» **Exercise requirements**
Below are the entries to work from; restate word for word the portion that opens with the line containing "remote control: present" and closes with the line containing "decorative bowl: present", keeping both.

» **The data**
--- START ---

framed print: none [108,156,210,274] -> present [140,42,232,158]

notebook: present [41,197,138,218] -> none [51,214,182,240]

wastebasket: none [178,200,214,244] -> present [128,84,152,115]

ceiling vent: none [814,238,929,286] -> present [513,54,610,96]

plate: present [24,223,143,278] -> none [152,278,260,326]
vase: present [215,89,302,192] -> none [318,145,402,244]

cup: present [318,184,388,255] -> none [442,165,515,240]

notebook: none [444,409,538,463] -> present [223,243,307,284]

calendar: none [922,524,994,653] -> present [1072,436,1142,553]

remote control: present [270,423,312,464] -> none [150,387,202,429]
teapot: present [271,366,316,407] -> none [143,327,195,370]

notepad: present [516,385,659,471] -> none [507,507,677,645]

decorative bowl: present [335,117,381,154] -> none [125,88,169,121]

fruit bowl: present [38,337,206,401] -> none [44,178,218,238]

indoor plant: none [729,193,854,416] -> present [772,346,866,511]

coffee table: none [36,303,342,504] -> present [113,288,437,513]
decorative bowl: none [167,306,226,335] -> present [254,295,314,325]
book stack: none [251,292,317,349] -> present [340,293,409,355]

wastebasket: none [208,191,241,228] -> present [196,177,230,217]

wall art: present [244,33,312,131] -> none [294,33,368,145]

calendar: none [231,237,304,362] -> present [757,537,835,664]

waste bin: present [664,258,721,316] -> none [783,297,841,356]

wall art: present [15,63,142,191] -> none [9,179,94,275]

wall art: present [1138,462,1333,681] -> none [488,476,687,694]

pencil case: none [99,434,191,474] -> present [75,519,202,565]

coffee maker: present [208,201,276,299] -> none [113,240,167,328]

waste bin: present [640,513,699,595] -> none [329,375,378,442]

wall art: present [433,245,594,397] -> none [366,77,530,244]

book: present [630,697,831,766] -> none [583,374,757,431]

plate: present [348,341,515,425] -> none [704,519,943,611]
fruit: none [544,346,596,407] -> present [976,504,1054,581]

--- END ---

» **Response box**
remote control: present [270,423,312,464] -> none [150,387,202,429]
teapot: present [271,366,316,407] -> none [143,327,195,370]

notepad: present [516,385,659,471] -> none [507,507,677,645]

decorative bowl: present [335,117,381,154] -> none [125,88,169,121]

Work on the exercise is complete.